• _Activity_
Below are some entries. Transcribe the lines from the one holding "--registries-auth-stdin" to the one holding "hechos a medida permite optimizar el espacio", inclusive, but not the pictures among them.

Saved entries
=======

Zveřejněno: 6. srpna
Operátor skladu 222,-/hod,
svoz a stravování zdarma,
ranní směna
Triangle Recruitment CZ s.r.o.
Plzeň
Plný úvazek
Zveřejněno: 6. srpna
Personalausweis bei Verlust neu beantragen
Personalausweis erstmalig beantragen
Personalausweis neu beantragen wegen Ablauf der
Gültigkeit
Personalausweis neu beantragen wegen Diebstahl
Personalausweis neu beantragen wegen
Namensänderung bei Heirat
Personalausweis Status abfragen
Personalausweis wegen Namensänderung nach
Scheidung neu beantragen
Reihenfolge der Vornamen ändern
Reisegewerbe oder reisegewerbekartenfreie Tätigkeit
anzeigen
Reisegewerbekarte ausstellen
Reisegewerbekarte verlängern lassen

=======

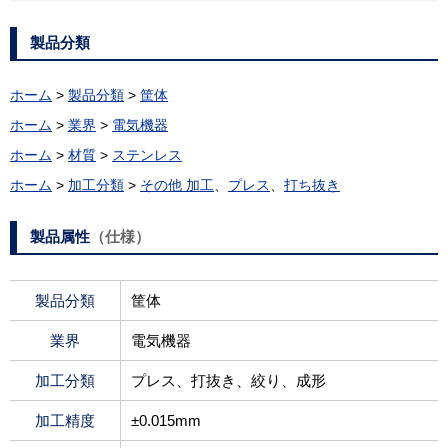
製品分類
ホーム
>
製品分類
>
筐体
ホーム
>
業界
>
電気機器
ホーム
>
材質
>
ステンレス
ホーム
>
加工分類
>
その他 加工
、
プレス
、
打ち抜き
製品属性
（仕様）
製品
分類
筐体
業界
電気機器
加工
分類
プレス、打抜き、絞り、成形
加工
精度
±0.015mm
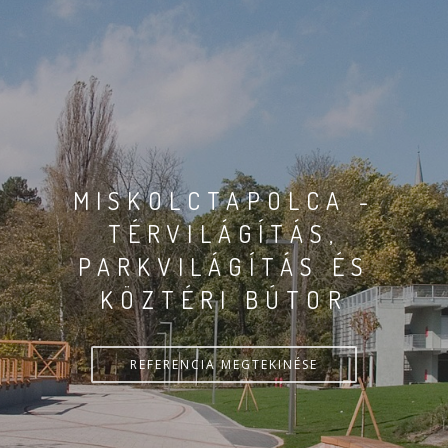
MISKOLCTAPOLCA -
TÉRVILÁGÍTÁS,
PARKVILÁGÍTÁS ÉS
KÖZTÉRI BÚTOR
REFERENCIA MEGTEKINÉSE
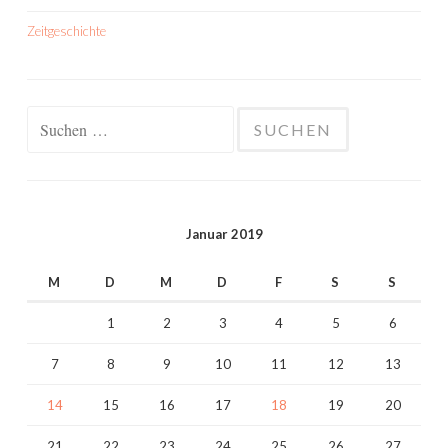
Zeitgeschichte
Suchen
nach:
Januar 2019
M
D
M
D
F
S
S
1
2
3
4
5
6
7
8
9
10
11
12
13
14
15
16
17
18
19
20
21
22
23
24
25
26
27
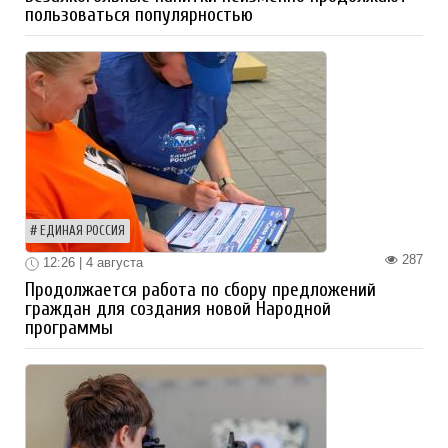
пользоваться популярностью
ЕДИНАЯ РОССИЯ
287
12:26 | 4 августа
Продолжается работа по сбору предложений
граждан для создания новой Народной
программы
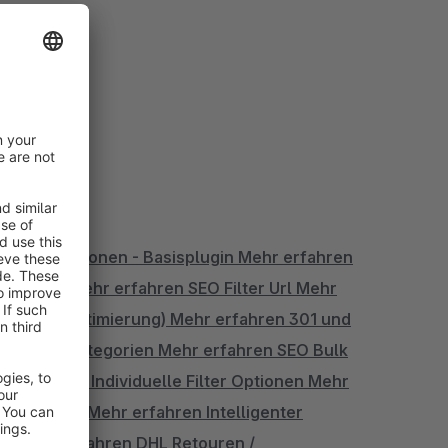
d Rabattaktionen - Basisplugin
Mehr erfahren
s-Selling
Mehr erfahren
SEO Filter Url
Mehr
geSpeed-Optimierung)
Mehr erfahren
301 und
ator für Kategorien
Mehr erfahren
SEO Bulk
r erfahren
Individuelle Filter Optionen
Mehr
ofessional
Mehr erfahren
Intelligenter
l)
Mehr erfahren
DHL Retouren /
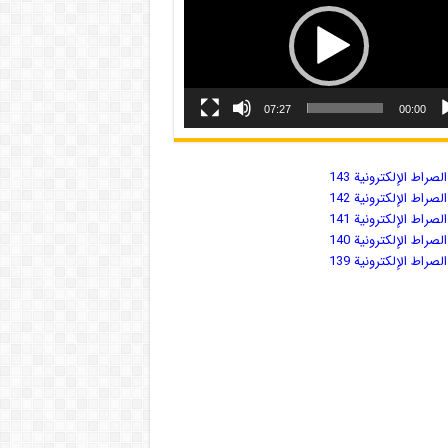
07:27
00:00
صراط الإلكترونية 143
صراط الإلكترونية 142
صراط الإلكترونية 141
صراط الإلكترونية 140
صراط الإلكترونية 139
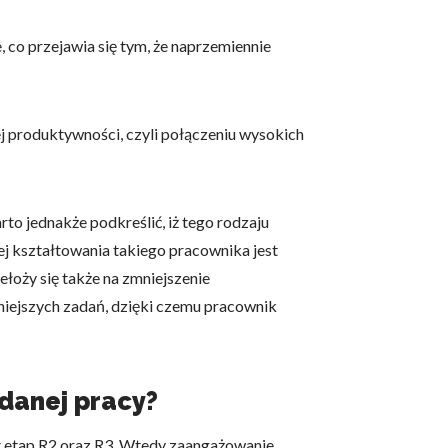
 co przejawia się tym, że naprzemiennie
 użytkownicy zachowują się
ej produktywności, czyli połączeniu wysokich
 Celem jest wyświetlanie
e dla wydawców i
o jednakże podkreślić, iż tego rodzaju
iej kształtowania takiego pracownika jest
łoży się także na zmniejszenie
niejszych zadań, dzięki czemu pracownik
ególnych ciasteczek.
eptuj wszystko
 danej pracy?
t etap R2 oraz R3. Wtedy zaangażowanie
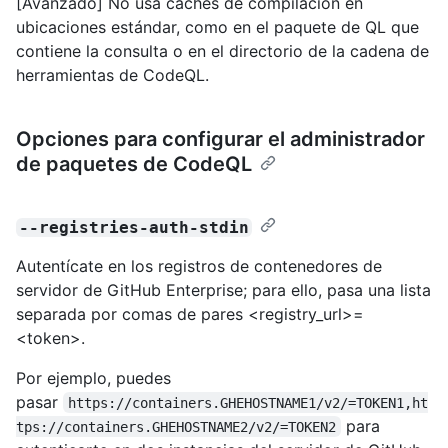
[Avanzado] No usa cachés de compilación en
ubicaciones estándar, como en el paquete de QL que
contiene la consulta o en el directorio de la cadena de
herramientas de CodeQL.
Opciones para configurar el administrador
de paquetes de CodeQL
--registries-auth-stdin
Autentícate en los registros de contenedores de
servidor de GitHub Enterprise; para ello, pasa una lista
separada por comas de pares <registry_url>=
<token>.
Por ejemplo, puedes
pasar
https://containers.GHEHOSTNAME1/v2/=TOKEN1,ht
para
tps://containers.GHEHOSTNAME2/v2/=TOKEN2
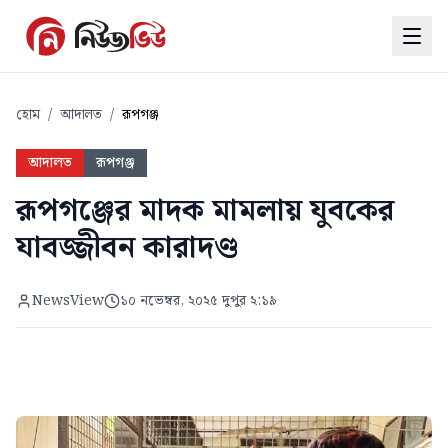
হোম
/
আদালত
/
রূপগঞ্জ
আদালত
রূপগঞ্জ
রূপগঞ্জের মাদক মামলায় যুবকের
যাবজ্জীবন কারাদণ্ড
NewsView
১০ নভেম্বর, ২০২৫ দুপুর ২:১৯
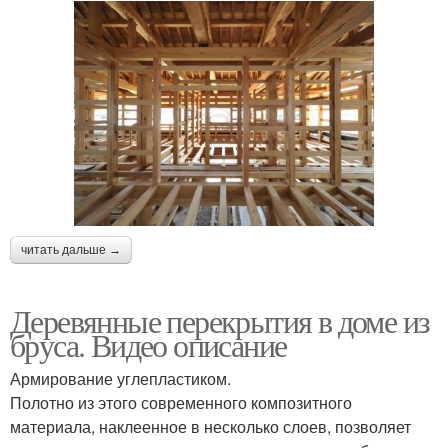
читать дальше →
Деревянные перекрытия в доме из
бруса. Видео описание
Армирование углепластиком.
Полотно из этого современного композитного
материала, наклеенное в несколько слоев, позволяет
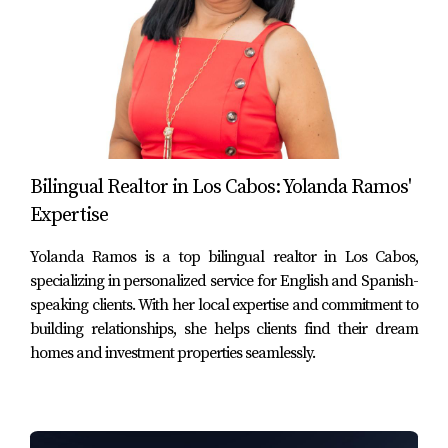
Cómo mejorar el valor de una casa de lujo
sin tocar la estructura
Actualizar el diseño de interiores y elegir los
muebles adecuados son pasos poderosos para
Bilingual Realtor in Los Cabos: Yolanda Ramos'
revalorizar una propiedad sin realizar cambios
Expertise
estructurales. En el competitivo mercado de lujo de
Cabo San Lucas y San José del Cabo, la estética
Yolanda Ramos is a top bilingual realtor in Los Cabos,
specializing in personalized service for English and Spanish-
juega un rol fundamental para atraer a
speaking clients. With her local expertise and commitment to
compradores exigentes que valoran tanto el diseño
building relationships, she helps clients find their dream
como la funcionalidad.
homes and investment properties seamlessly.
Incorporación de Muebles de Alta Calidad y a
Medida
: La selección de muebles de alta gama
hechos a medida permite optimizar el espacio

=======

• _Response below_
--registries-auth-stdin
Autentícate en los registros de contenedores de
servidor de GitHub Enterprise; para ello, pasa una lista
separada por comas de pares <registry_url>=
<token>.
Por ejemplo, puedes
pasar
https://containers.GHEHOSTNAME1/v2/=TOKEN1,ht
para
tps://containers.GHEHOSTNAME2/v2/=TOKEN2
হোম
/
আদালত
/
রূপগঞ্জ
আদালত
রূপগঞ্জ
রূপগঞ্জের মাদক মামলায় যুবকের
যাবজ্জীবন কারাদণ্ড
NewsView
১০ নভেম্বর, ২০২৫ দুপুর ২:১৯
читать дальше →
Деревянные перекрытия в доме из
бруса. Видео описание
Армирование углепластиком.
Полотно из этого современного композитного
материала, наклеенное в несколько слоев, позволяет
Cómo mejorar el valor de una casa de lujo
sin tocar la estructura
Actualizar el diseño de interiores y elegir los
muebles adecuados son pasos poderosos para
Bilingual Realtor in Los Cabos: Yolanda Ramos'
revalorizar una propiedad sin realizar cambios
Expertise
estructurales. En el competitivo mercado de lujo de
Cabo San Lucas y San José del Cabo, la estética
Yolanda Ramos is a top bilingual realtor in Los Cabos,
specializing in personalized service for English and Spanish-
juega un rol fundamental para atraer a
speaking clients. With her local expertise and commitment to
compradores exigentes que valoran tanto el diseño
building relationships, she helps clients find their dream
como la funcionalidad.
homes and investment properties seamlessly.
Incorporación de Muebles de Alta Calidad y a
Medida
: La selección de muebles de alta gama
hechos a medida permite optimizar el espacio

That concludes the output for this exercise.